There is some evidence of excess risk of some cancers in the proximity of different types of mining facilities (Dondon et al., 2005, Hendryx et al., 2008, Wang et al., 2011). Dondon et al. (2005) described significant excess mortality due to lung, pharynx and digestive system cancers in the communes surrounding an ore mine in Salsigne, France. They suggested that this excess of cancer deaths is probably explained by arsenic environmental contamination typical from this kind of mining facilities. Hendryx et al. (2008) showed that residence in coal mining areas of Appalachia (USA) is a contributing factor to lung cancer, pointing that the results may be stronger for exposure to surface mining operations relative to underground mining because of greater exposure to airborne particulates from surface mining operations. Wang et al. (2011) also described significant excess mortality due to stomach cancer and other types, such as esophageal cancer in communities surrounding the ore mine of Dabaoshan in China. Moreover, Lopez-Abente et al. (2012) found no excess risk of pleural cancer in the proximity of mining facilities.

With respect to pollution sources, the European Commission directives passed in 2002 afforded a new means of studying the consequences of industrial pollution: the Integrated Pollution Prevention and Control (IPPC), governed both by Directive 96/61/CE and by Act 16/2002, which incorporates this Directive into the Spanish legal system, lays down that, to be able to operate, industries covered by the regulation must obtain the so-called Integrated Environmental Permit. Information gathered as a consequence of the application of these statutory provisions constitutes an inventory of geo-located industries with environmental impact in Spain and across Europe. This same enactment implemented the European Pollutant Emission Register (EPER), now updated in the form of the new European Pollutant Release and Transfer Register (E-PRTR), which incorporates additional information on releases. This new register makes it compulsory to declare all emissions that exceed the designated thresholds. IPPC and E-PRTR records thus constitute a public inventory of industries, created by the European Commission, which is a valuable resource for monitoring industrial pollution and, by extension, renders it possible for the association between residential proximity to such pollutant installations and risk of cancer mortality to be studied. Moreover, E-PRTR records contain information about the activities in which the installations are involved, e.g., in the case of the mining industry, there is a description of the ore-extraction method (opencast or underground) as well as the industrial sub-activity of each installation recorded. A description of this database has already been published elsewhere (Garcia-Perez et al., 2007).

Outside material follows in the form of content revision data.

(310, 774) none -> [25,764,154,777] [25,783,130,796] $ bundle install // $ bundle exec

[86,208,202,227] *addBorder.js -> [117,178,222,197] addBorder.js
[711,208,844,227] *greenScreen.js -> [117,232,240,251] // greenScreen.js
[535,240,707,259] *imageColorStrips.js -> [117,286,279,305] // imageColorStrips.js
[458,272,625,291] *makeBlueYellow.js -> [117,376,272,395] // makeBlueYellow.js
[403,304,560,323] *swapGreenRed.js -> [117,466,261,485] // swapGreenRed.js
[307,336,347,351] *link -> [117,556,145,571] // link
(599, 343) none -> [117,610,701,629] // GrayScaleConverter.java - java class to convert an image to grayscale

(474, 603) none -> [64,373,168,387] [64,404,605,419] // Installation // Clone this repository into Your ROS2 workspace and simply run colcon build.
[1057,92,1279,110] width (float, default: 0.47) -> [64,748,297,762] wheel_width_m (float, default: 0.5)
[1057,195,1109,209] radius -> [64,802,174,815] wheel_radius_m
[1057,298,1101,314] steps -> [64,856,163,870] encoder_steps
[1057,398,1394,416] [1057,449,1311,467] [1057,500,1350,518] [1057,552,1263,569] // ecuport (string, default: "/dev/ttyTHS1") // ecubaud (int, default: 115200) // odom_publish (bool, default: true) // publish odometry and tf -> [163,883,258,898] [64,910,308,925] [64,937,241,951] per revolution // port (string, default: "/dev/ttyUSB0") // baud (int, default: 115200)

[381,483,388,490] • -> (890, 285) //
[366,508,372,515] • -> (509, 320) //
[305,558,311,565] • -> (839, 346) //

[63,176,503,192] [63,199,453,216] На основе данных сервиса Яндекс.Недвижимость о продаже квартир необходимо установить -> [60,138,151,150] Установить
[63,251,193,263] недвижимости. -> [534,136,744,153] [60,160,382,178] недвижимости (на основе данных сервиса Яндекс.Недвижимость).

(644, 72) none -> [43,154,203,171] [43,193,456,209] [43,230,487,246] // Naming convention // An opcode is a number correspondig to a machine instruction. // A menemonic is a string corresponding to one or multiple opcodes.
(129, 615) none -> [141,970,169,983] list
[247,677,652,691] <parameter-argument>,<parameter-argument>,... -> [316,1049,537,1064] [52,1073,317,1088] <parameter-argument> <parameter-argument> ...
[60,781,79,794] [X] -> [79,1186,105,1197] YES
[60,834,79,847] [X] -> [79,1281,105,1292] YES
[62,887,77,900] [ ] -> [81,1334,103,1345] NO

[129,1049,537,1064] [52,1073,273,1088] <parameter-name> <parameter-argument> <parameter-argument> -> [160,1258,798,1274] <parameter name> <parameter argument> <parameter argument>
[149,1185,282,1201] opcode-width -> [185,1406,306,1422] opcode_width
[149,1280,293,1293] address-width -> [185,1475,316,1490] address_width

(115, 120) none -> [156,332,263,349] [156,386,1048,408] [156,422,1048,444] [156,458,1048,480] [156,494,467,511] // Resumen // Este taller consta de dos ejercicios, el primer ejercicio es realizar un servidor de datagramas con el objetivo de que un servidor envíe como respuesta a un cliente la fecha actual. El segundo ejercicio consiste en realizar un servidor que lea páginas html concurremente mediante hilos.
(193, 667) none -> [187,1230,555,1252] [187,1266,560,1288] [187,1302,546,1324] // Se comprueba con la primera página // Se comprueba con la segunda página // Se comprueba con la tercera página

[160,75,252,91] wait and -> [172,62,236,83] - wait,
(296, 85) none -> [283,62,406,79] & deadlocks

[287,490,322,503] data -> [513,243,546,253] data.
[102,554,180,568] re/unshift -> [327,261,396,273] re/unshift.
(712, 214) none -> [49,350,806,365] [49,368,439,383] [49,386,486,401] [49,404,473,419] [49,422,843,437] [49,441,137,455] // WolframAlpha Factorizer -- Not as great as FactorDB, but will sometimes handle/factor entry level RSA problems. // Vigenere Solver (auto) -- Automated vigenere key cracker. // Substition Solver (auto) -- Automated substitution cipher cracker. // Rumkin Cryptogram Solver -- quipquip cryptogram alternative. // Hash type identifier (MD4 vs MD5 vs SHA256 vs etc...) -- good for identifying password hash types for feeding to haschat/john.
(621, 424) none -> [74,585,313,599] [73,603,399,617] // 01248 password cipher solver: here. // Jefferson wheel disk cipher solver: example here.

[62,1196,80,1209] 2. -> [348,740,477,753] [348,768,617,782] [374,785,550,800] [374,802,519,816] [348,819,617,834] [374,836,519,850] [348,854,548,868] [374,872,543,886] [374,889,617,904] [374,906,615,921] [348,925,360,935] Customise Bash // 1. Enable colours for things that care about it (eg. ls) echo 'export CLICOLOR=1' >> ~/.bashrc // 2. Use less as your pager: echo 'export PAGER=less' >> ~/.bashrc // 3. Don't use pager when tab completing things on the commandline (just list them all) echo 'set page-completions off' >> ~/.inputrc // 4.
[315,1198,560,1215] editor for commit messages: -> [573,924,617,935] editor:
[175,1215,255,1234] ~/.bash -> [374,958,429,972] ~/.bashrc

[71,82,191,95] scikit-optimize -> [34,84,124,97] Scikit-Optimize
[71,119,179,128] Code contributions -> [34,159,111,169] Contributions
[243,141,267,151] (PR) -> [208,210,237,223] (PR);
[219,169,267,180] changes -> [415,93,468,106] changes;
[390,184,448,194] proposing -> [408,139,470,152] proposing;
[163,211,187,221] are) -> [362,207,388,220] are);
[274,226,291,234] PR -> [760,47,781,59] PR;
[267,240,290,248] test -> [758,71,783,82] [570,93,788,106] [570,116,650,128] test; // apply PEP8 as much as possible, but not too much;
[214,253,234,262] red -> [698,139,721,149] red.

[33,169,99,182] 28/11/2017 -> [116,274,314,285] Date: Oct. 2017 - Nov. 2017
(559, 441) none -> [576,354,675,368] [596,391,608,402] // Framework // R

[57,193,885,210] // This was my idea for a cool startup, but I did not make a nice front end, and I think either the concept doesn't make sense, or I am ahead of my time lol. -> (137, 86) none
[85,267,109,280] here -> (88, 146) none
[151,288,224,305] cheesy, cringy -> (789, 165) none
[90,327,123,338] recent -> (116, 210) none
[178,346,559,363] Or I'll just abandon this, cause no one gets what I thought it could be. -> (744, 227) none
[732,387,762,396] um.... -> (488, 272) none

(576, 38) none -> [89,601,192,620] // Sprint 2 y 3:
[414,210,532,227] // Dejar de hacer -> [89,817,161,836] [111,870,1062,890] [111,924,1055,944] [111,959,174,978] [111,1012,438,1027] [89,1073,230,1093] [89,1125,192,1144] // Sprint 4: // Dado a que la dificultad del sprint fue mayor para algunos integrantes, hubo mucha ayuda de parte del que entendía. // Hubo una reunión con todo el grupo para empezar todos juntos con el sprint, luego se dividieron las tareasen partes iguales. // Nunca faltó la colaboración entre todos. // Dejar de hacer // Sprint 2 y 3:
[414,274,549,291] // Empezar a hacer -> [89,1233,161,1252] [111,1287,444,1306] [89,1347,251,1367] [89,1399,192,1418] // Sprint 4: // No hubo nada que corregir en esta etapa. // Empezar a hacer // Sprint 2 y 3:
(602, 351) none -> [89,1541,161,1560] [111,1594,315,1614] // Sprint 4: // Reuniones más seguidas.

In this context, due to the availability of information on several categories of mines in the IPPC + E-PRTR database, the fact that previous studies focused on only a few tumors and specific types of mines (i.e., coal or metal ore), and the different statistical approaches adopted for analyzing the association between residential proximity to pollutant installations and cancer, the aims of this study were: (1) to assess possible excess mortality due to 32 types of cancer among populations residing in the vicinity of Spanish mining installations governed by the IPPC Directive and E-PRTR Regulation; (2) to study this risk in the context of different types of mines by reference to their respective E-PRTR categories; and, (3) to perform analyses for the population, both overall and by sex, in order to assess possible differences vis-à-vis some mining installations which might or might not point to occupational exposures.